Después de tanto tiempo, ¡ah! La tregua: aun cuando resultara derrotado, por segunda y última vez derrotado. Pero también el ejército derrotado respira cuando ha acabado la batalla. Silencio, el corazón ya no resonaba más, sólo jirones de humo aquí y allá.

La miró. Se preguntó: "¿Podría aún hacerme enloquecer?" Le pareció que no. Si durante dos o tres días no apareciera, ¿enloquecería? Le pareció que no. Si supiese que había estado en la cama con otro, ¿enloquecería? Le pareció que no.

¡Ay, curado! Y el infierno había dejado de existir. "Ella está aquí, al lado, dormida, pero entonces yo debería ser feliz. ¿Lo soy? No. Cansancio, vacío, melancolía, una de esas melancolías gigantescas que hacían presa de él, de niño, al anochecer; sólo, que entonces en la melancolía iba oculta la idea del tiempo que llegaría, años innumerables que se perdían a lo lejos, mientras que ahora no había idea de los años que vendrían, ahora se podía vislumbrar la puerta allí, al fondo, no precisamente futuro, la puerta cerrada que se abriría en la obscuridad. Ésa era la explicación, se habían acabado la angustia, los celos, la desesperación, pero al mismo tiempo había amainado la tormenta. La furia, la rabia, el frenesí, el galope, las llamaradas eran vida, pero también juventud, y en aquel preciso momento en que ella había hablado, en que ella había salido por un instante del sueño para hablar, había terminado la juventud, el último retazo, la última estela de la juventud, extrañamente prolongada, sin querer, hasta los cincuenta años.

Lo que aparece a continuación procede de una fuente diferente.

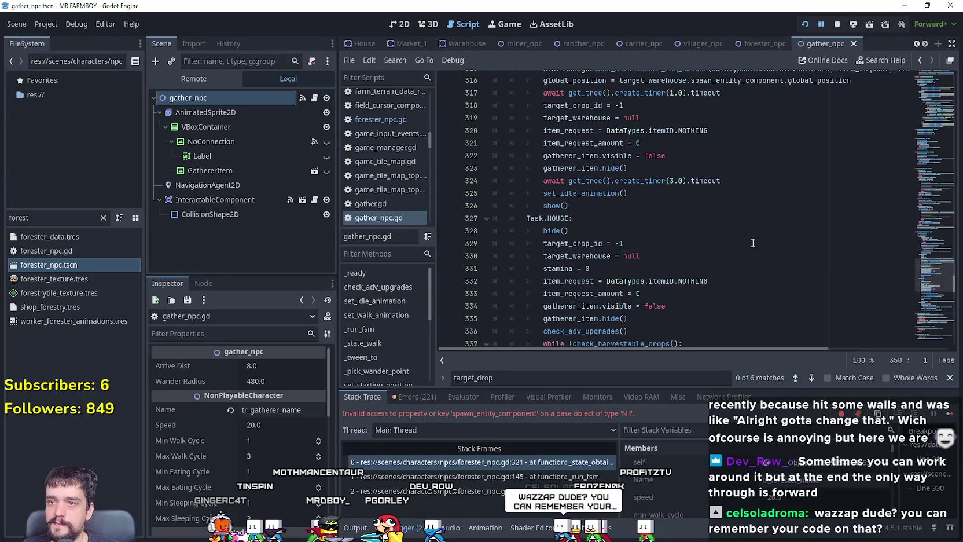
pyautogui.scroll(-7, 939, 291)
pyautogui.scroll(-6, 934, 291)
pyautogui.scroll(12, 931, 271)
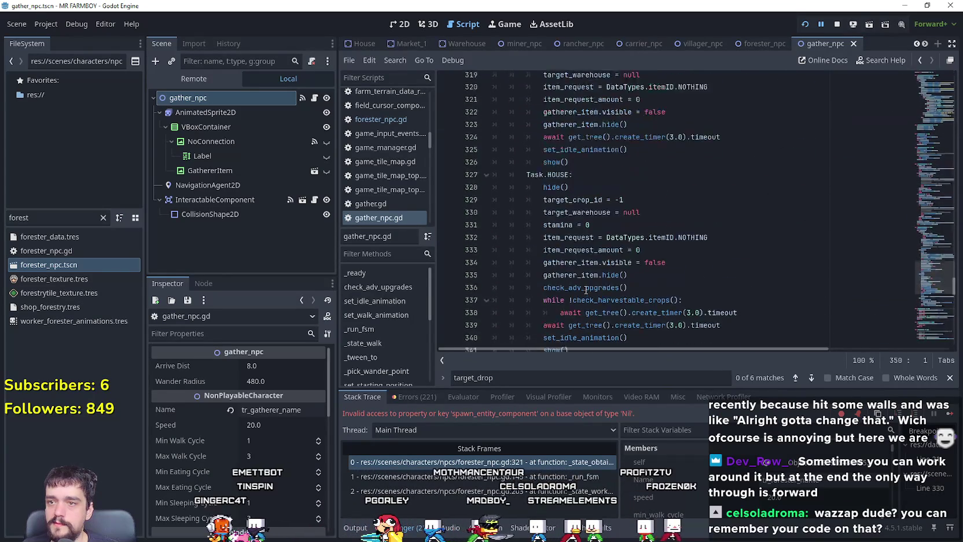
pyautogui.scroll(-5, 585, 290)
# - Search gather_npc.gd for _has_warehouse and select the warehouse-delivery block, lines 261–273
pyautogui.doubleClick(543, 243)
pyautogui.press('ctrl+f')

Un fuego que había acabado de arder, una nube que había soltado lluvia y había desaparecido, una música llegada a su última nota y ya no iba a haber más notas, cansancio, vacío, soledad.

¿Y las mujeres, ese asunto al que durante demasiados años Antonio no había prestado atención en serio, salvo por la necesidad física? ¿Qué había sido Laide sino la concentración en una persona sola de los deseos intensificados y fermentados durante tantos años y nunca satisfechos? Nunca había tenido fuerzas para ello. Las conocía, le parecían criaturas inalcanzables, era inútil pensar en ellas: total, no le habrían hecho caso. Pero, ¿y los otros? A los otros, a sus amigos, aquellas criaturas inalcanzables les sonreían, hablaban, decían que sí. Los amigos le contaban sin darle importancia que a aquella tía estupenda del bar, a la entraîneuse, a la maniquí, las habían abordado, se las habían llevado de paseo, a comer, a la cama, como la cosa más sencilla del mundo. También él las había visto, las conocía, las había deseado, pero todas las veces se había dicho: "¡Qué ideas más absurdas! Ésa nunca, pero es que nunca, aceptaría". Así había pasado junto a ellas sin atreverse, empequeñecido en su dolorida dignidad y ya había llegado a ser demasiado tarde.